• Available records
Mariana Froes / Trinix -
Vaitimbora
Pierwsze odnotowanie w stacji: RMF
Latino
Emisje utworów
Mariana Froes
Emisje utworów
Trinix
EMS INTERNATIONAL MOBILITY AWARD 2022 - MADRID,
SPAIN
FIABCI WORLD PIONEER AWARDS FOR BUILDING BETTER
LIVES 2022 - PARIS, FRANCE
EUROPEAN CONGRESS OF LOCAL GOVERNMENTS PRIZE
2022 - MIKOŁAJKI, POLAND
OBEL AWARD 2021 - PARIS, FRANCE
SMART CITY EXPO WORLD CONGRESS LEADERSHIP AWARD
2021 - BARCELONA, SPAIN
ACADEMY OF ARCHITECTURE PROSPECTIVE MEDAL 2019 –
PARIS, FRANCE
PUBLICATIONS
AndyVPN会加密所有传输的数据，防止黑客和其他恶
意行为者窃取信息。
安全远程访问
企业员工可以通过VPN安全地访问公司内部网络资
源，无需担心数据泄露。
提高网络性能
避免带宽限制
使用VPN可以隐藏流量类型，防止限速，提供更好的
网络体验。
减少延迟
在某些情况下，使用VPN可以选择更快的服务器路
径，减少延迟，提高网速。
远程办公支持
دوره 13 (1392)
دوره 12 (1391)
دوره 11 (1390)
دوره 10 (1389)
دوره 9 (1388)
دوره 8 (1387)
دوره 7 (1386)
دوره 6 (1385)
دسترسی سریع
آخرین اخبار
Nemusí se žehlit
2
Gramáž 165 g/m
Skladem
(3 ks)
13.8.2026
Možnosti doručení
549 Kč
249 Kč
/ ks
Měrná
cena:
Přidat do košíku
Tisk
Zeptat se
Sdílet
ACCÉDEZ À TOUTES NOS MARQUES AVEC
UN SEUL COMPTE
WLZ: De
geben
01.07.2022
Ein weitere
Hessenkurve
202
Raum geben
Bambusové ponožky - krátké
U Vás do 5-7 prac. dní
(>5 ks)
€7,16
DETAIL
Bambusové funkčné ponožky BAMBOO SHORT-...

• Exercise aim
How many lines in the material above contain the word "دوره"? Reply with the number only.

• Exercise result
8